#### [INFORMATION PROVIDED]
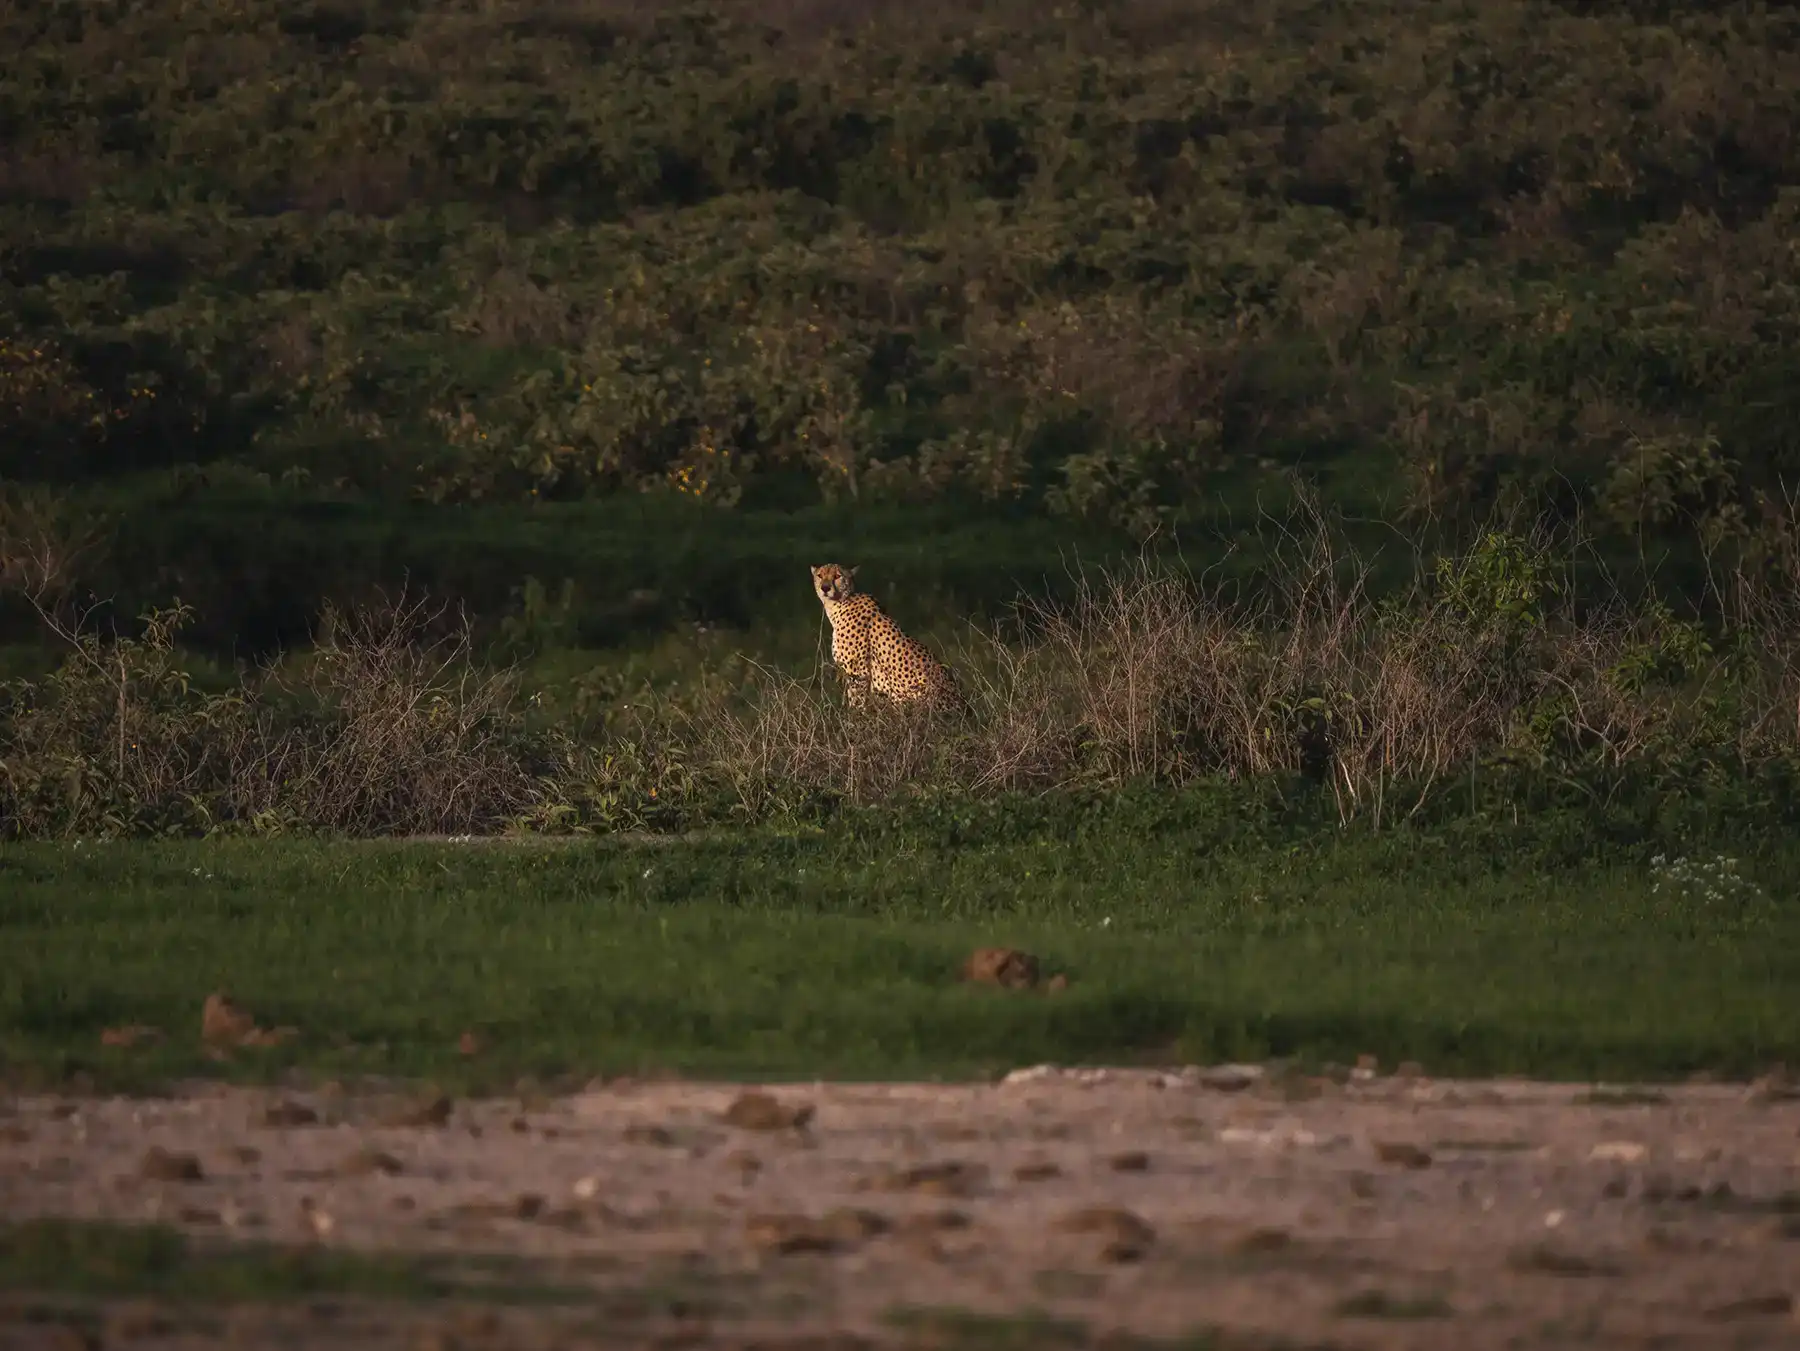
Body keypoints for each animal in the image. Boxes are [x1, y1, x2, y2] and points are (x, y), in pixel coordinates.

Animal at [809, 563, 964, 711]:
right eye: (820, 575)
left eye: (837, 576)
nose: (825, 588)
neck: (839, 604)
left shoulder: (859, 674)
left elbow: (857, 704)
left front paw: (854, 718)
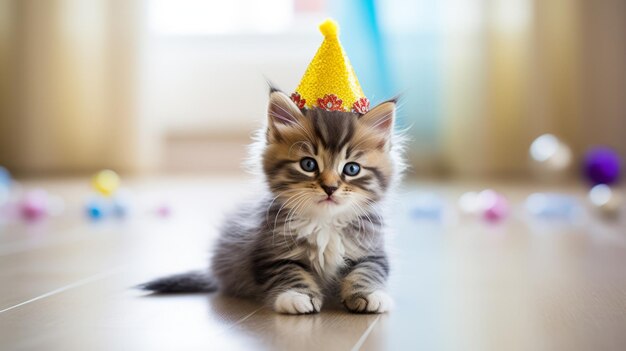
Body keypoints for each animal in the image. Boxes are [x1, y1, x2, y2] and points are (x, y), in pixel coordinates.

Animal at [140, 89, 404, 314]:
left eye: (351, 169)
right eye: (308, 164)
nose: (330, 188)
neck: (324, 222)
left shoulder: (372, 249)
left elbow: (368, 271)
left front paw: (369, 295)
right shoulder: (270, 250)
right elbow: (289, 272)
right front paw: (297, 296)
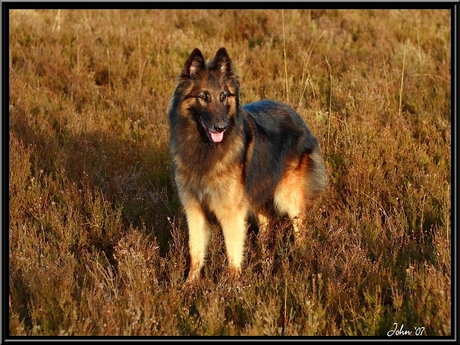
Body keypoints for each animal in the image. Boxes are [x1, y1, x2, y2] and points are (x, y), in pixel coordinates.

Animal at [167, 46, 326, 282]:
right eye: (204, 96)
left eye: (223, 96)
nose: (221, 127)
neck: (204, 148)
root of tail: (296, 114)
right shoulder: (194, 210)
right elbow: (195, 253)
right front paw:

#### [PROBLEM TO WORK ON]
The records above must be echoed exactly, minus their pictures.

#### [WRITTEN SOLUTION]
Body keypoints for each animal in the image. Boxes are [x1, y1, x2, y2] and points are (x, y), in pixel coordinates.

Animal at [809, 563, 964, 711]:
right eye: (820, 575)
left eye: (837, 576)
nose: (825, 588)
neck: (839, 604)
left shoulder: (859, 674)
left elbow: (857, 704)
left front paw: (854, 718)
Body keypoints for each animal in the image. Boxes are [x1, y1, x2, y2] and points are (x, y), in pixel coordinates.

Animal at [140, 89, 404, 314]:
left eye: (351, 169)
right eye: (308, 164)
nose: (330, 188)
neck: (324, 222)
left shoulder: (372, 249)
left elbow: (368, 271)
left front paw: (369, 295)
right shoulder: (270, 250)
right elbow: (289, 272)
right front paw: (297, 296)
Body keypoints for each animal in the image. Boxes are [x1, y1, x2, y2] and points are (x, y), in pixel coordinates.

Animal at [167, 46, 326, 282]:
right eye: (204, 96)
left eye: (223, 96)
nose: (221, 127)
neck: (204, 148)
root of tail: (296, 114)
right shoulder: (194, 210)
right elbow: (195, 253)
right front paw:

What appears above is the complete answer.